DATASET CONTENT:
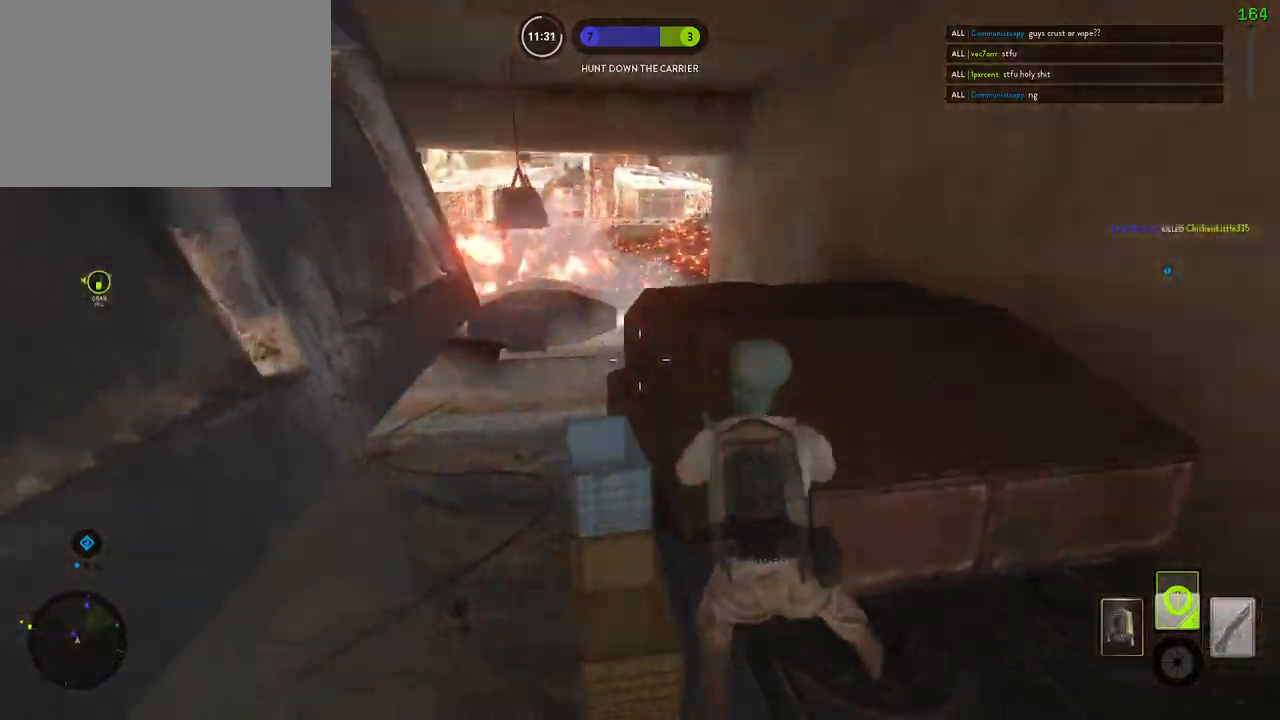
{"keys": ["shift", "w"], "mouse": [], "events": [[83, "w", "down"], [383, "a", "up"]]}
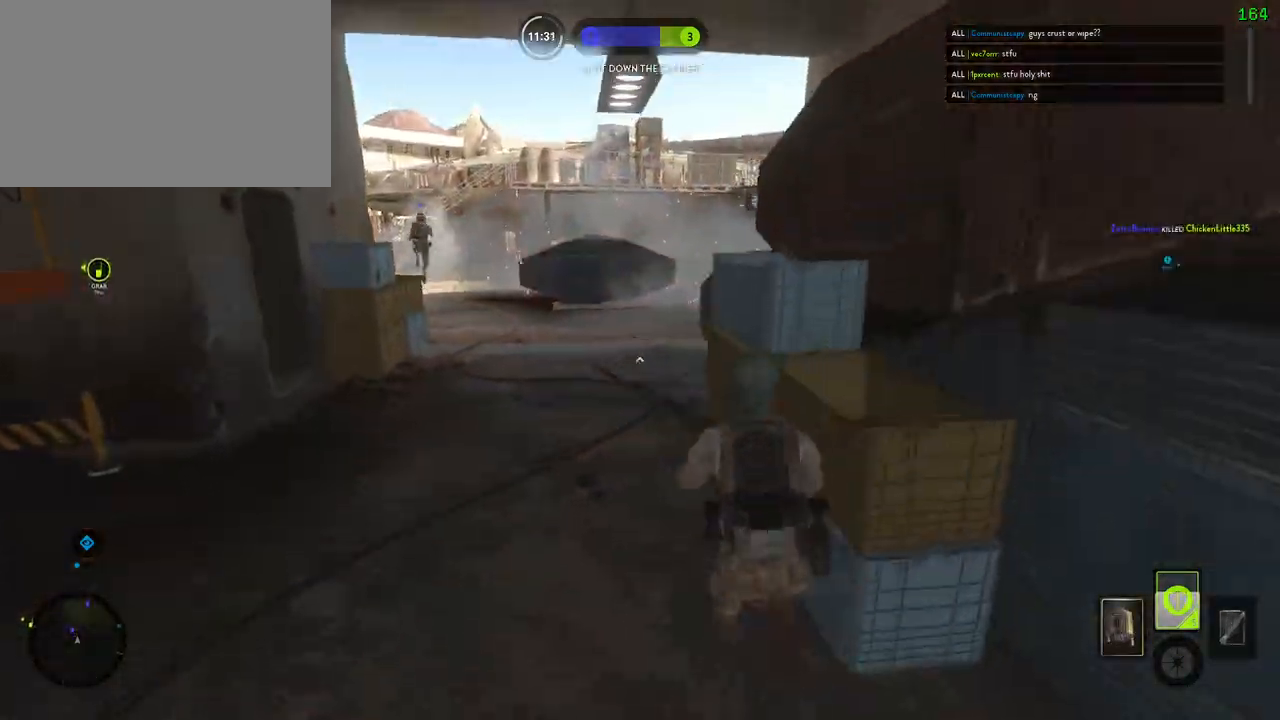
{"keys": ["a", "shift", "w"], "mouse": []}
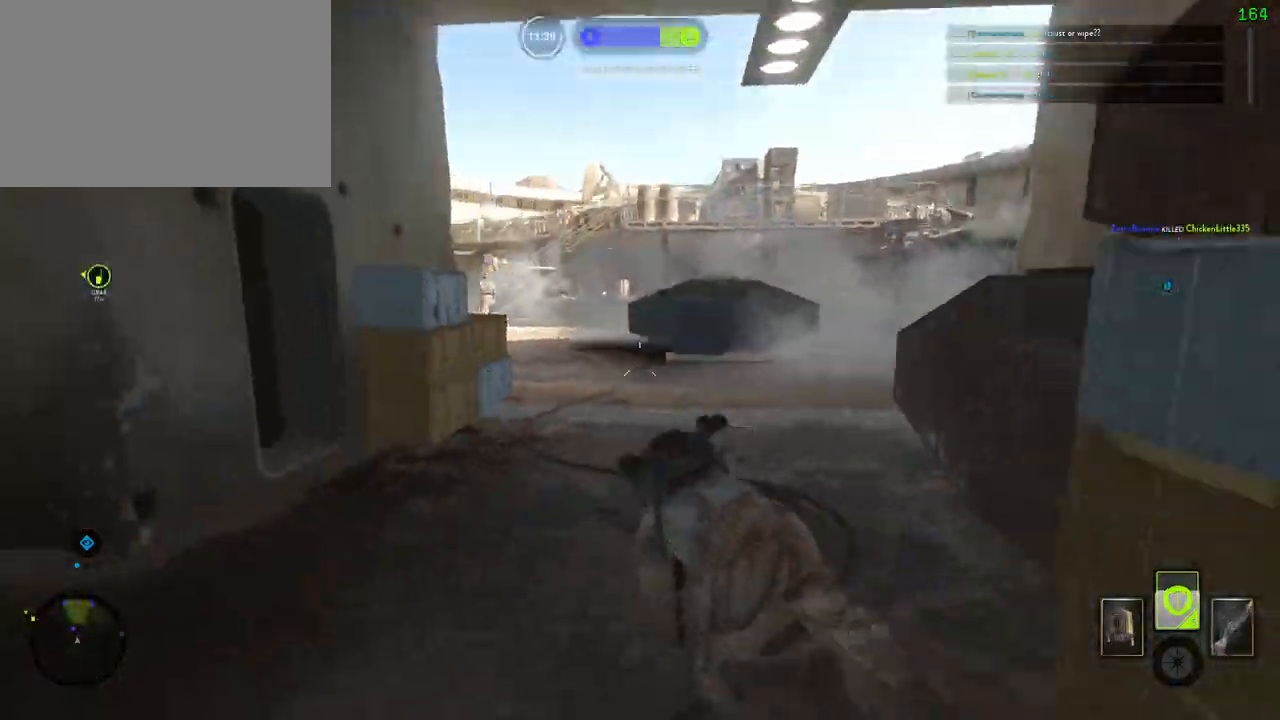
{"keys": ["a", "shift", "w"], "mouse": [], "events": [[150, "space", "down"], [217, "space", "up"], [300, "space", "down"], [433, "space", "up"]]}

WORK ITEM: Go over the data above and copy every line that has the word "down" in it.

SOLUTION TO THIS PROBLEM:
{"keys": ["shift", "w"], "mouse": [], "events": [[83, "w", "down"], [383, "a", "up"]]}
{"keys": ["a", "shift", "w"], "mouse": [], "events": [[150, "space", "down"], [217, "space", "up"], [300, "space", "down"], [433, "space", "up"]]}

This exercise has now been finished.